El área de Carreteras del Cabildo de Tenerife ha presentado ante el Consejo Insular de Aguas de Tenerife (CIAT) una modificación del proyecto del plan de defensa contra avenidas del Circuito del Motor, con el objetivo de unificar dos de los tres cauces que se ven afectados por las obras. La propuesta aún debe recibir el aval del organismo hidráulico y someterse posteriormente a un periodo de información pública.
Esta iniciativa se produce mientras el CIAT mantiene en exposición pública el inicio del procedimiento de caducidad de uno de los permisos concedidos para la construcción del Circuito del Motor. Dicho procedimiento se abrió ante la falta de solicitud de prórroga por parte del área de Carreteras.
Trámite administrativo y solicitud de rehabilitación
No obstante, durante la tramitación de la caducidad, el Cabildo de Tenerife ha solicitado una modificación del permiso, una cuestión que ahora deberá ser analizada por el Consejo Insular de Aguas. Desde el CIAT explican que la caducidad dictada se trata de un trámite administrativo habitual, derivado de que no se solicitara a tiempo la prórroga de la autorización.
Sin embargo, en el marco de este proceso, el Cabildo ha pedido la “rehabilitación” del permiso, al presentar cambios en las obras que inicialmente contaban con autorización y que ahora se pretenden adaptar a la nueva propuesta técnica.
Cambios en los vertidos pluviales
Según la documentación a la que ha tenido acceso este medio, el área de Carreteras, como impulsora del proyecto, ha remitido al CIAT una modificación de las actuaciones vinculadas a los vertidos pluviales. El proyecto de adaptación al plan de defensa contra avenidas contemplaba inicialmente afecciones sobre tres cauces, aunque ahora se propone la unificación de dos de ellos.

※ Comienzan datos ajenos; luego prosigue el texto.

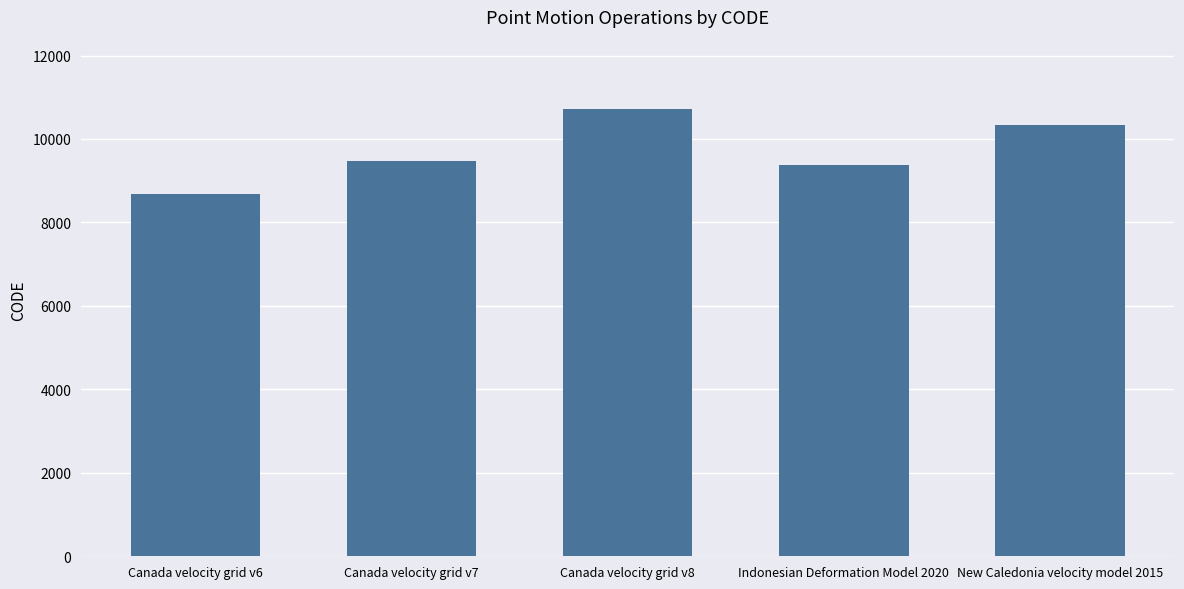

Between New Caledonia velocity model 2015 and Indonesian Deformation Model 2020, which is larger?

New Caledonia velocity model 2015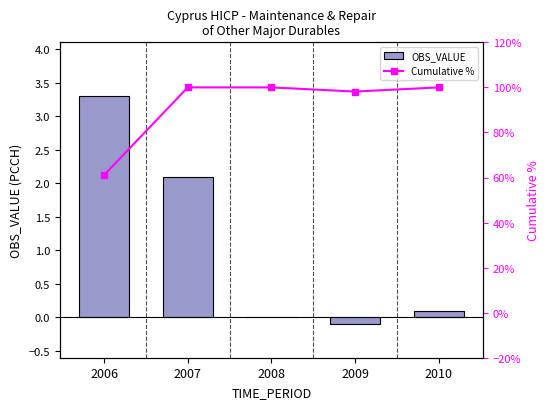

What is the value of the Cumulative % bar at the 5th from the left?

100.0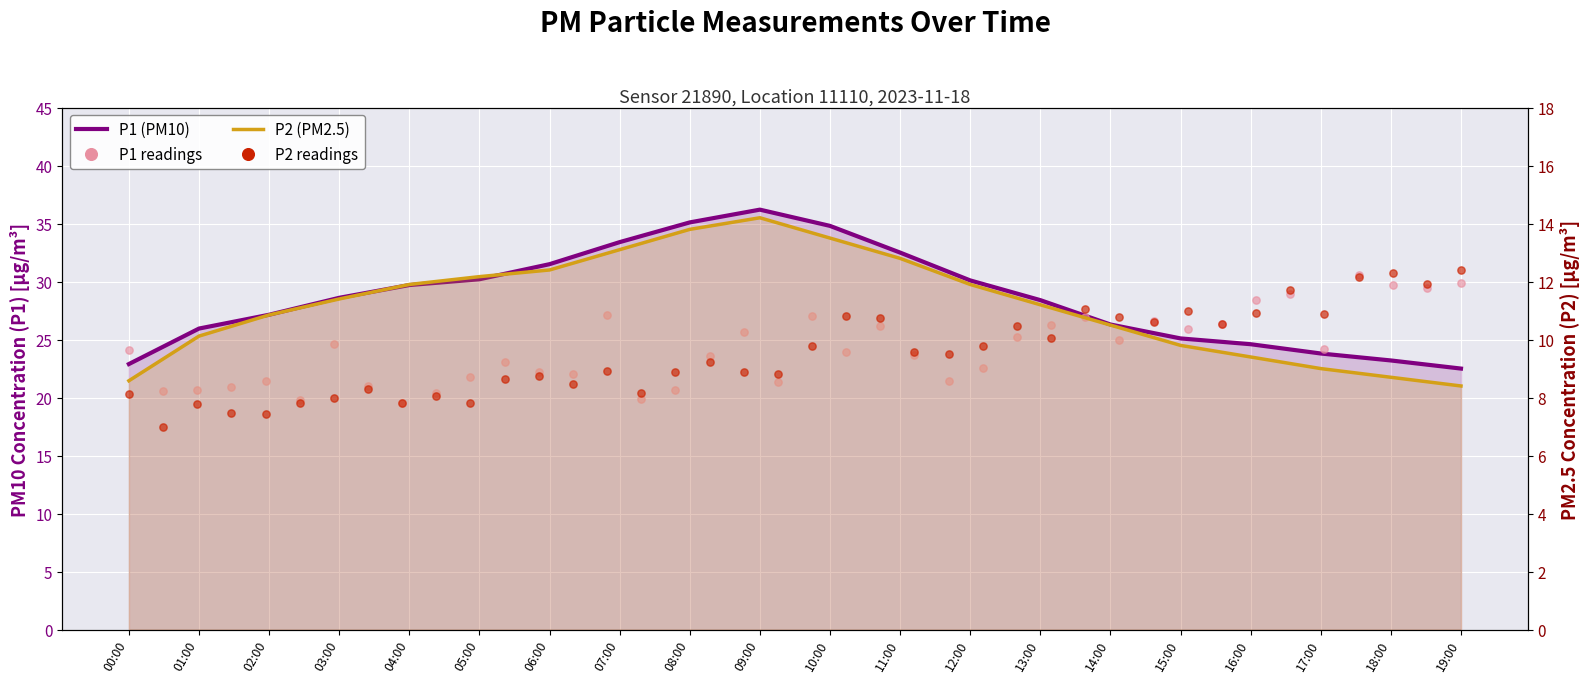

Which series has the largest Y range (max minus min)?

P1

El organismo hidráulico deberá estudiar esta modificación para determinar su afección a los cauces y valorar si las obras darán respuesta a las necesidades hidráulicas de la zona una vez ejecutado el proyecto.
Obras en marcha y dudas ambientales
Antes de que el CIAT pueda pronunciarse, deberá concluir el plazo de exposición pública del procedimiento de caducidad y, posteriormente, tramitar la posible rehabilitación de la autorización, incorporando los nuevos cambios del proyecto si estos resultan aceptados.
Desde el CIAT señalan que las obras pueden continuar, ya que la caducidad no es firme en estos momentos. Pese a ello, el Cabildo ya ha solicitado formalmente la rehabilitación del permiso.
Posible intervención ambiental
Por otra parte, el CIAT podría analizar la caducidad ambiental del proyecto, una cuestión que actualmente se dirime en los juzgados, por lo que no se descarta que solicite un pronunciamiento de la Comisión de Evaluación Ambiental de Tenerife (CEAT).
Cabe recordar que este órgano ya advirtió en un informe emitido en 2022 que, para dotar al proyecto de una mayor “seguridad jurídica”, sería aconsejable iniciar un procedimiento de Declaración de Impacto Ambiental, una recomendación que fue desoída por el Cabildo insular.